Take small steps and convey your message in terms of benefits to everyone. If you want to work from home, explain how your efficiency is improved and benefits the team. Then prove it. If you want to implement some new software, see if you can do a test trial and then prove that your technology works. People need to see the change with their own eyes and they need time to adjust. Don’t invalidate any person or process already in place, just present an alternative. Give it a test run. Continue to check in and drop it into conversations. Let people get used to the idea. Change happens slowly, but it does happen. Boil the frog.
3) Volunteer and Learn: Volunteer for anything that sounds even remotely interesting. The intern in my engineering department is a 23 year old, shaggy haired, Biology major. One day, he sauntered into my office and said, “I just had a realization,” he said, “I have to tell people what I want to do.” He went on to explain that in college and high school, he was given syllabi and assignments; he was told what to do to learn. In the working world, he had work and tasks to accomplish, but no one told him how to grow. This was such a simple idea and I couldn’t believe that I hadn’t thought of it when he first started!
You have to actively tell people what interests you and volunteer for it. This will help you discover what you enjoy, what skills you want to master, as well as help you discover where your natural talent lays. It will also, mercifully, help prevent burn out while at the same time conveying to your employer that you are capable and care, thus contributing to the ‘prove it’ portion of number two above.
4) Listen Deeper: At almost every major human transition (birth, graduation, marriage, death) there is a ceremony: a community gathering of some kind that marks the transition as noteworthy and significant. This is true of every major transition in western culture except aging and retirement. In these cases, we devalue and diminish it.

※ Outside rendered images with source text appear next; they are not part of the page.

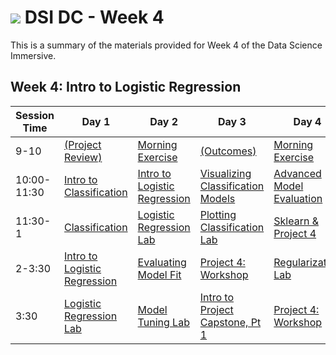 # ![](https://ga-dash.s3.amazonaws.com/production/assets/logo-9f88ae6c9c3871690e33280fcf557f33.png) DSI DC - Week 4

This is a summary of the materials provided for Week 4 of the Data Science Immersive.

## Week 4: Intro to Logistic Regression

Session Time | Day 1 | Day 2 | Day 3 | Day 4 | Day 5
 --- | --- | --- | --- | ---  | ---
9-10 | [(Project Review)][4-1A]            | [Morning Exercise][4-2A]             | [(Outcomes)][4-3A]                        | [Morning Exercise][4-4A]          | [(Reflection)][4-5A]
10:00-11:30 | [Intro to Classification][4-1B] | [Intro to Logistic Regression][4-2B] | [Visualizing Classification Models][4-3B] | [Advanced Model Evaluation][4-4B] | [Communicating Results][4-5B]
11:30-1 | [Classification][4-1C]         | [Logistic Regression Lab][4-2C]      | [Plotting Classification Lab][4-3C]       | [Sklearn & Project 4][4-4C]       | [Prepare Visuals][4-5C]
2-3:30 | [Intro to Logistic Regression][4-1D]         | [Evaluating Model Fit][4-2D]         | [Project 4: Workshop][4-3D]               | [Regularization Lab][4-4D]        | [Project 4: Workshop][4-5D]
3:30 | [Logistic Regression Lab][4-1E]          | [Model Tuning Lab][4-2E]             | [Intro to Project Capstone, Pt 1][4-3E]   | [Project 4: Workshop][4-4E]       | [Project 4: Presentations][4-5E]


[4-1A]: ./instructor-contributions/
[4-1B]: 1.1-lesson
[4-1C]: 1.2-lesson
[4-1D]: 1.3-lab
[4-1E]: 1.4-lab
[4-1F]: ./instructor-contributions/

[4-2A]: ./instructor-contributions/
[4-2B]: 2.1-lesson
[4-2C]: 2.2-lab
[4-2D]: 2.3-lesson
[4-2E]: 2.4-lab
[4-2F]: ./instructor-contributions/

[4-3A]: #
[4-3B]: 3.1-lesson
[4-3C]: 3.2-lab
[4-3D]: ../../03-projects/01-projects-weekly/project-04
[4-3E]: ../../03-projects/02-projects-capstone/part-01/
[4-3F]: ./instructor-contributions/

[4-4A]: ./instructor-contributions/
[4-4B]: 4.1-lesson
[4-4C]: 4.2-lab
[4-4D]: 4.3-lab
[4-4E]: ../../03-projects/01-projects-weekly/project-04
[4-4F]: ./instructor-contributions/

[4-5A]: ../recurring-materials/reflection
[4-5B]: 5.1-lesson
[4-5C]: 5.2-lab
[4-5D]: ../../03-projects/01-projects-weekly/project-04
[4-5E]: ../recurring-materials/project-show-and-tell
[4-5F]: ./instructor-contributions/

There was a time when human beings were tribal. Our social structure had a place for all generations, but especially for elders. There was a time when we sat around fires, shared stories, and had a means of transitioning folks from one stage of life to the next. We have lost sight of that communal experience and what it means for us as human beings. We are losing a bit of our collective Soul.
We need something more akin to a rite of passage; a congregation of genuine gratitude that supports rather than squashes transition by listening deeply to the Baby Boomers as if they were elders conveying wisdom. You might think your Boomer counterparts have no wisdom, that they are outdated, and irrelevant. Some of them probably are. Some of them have been Rumi’s version of asleep for so long, they cannot remember what it was like to be awake. Listen anyway. Pretend we sit around an ancient fire and the words spoken are sacred because you can listen to what’s beneath them. Be patient. Be kind. Hold compassion and honor your role as steward of sacred transition.
Bridging the gap between Boomers and Millennials is, ultimately, about connection. It’s not a business problem, it’s a human problem. It’s about showing up authentically and trusting the powerful and ancient instincts that have been with us since the dawn of mankind. The meaningful impacts of psychological safety require participation from everyone in order to be realized. Like a bridge being constructed from both sides, Boomers and Millennials alike have to do their part until the gap is closed and we meet in that sweet middle ground of human connection where anything is possible.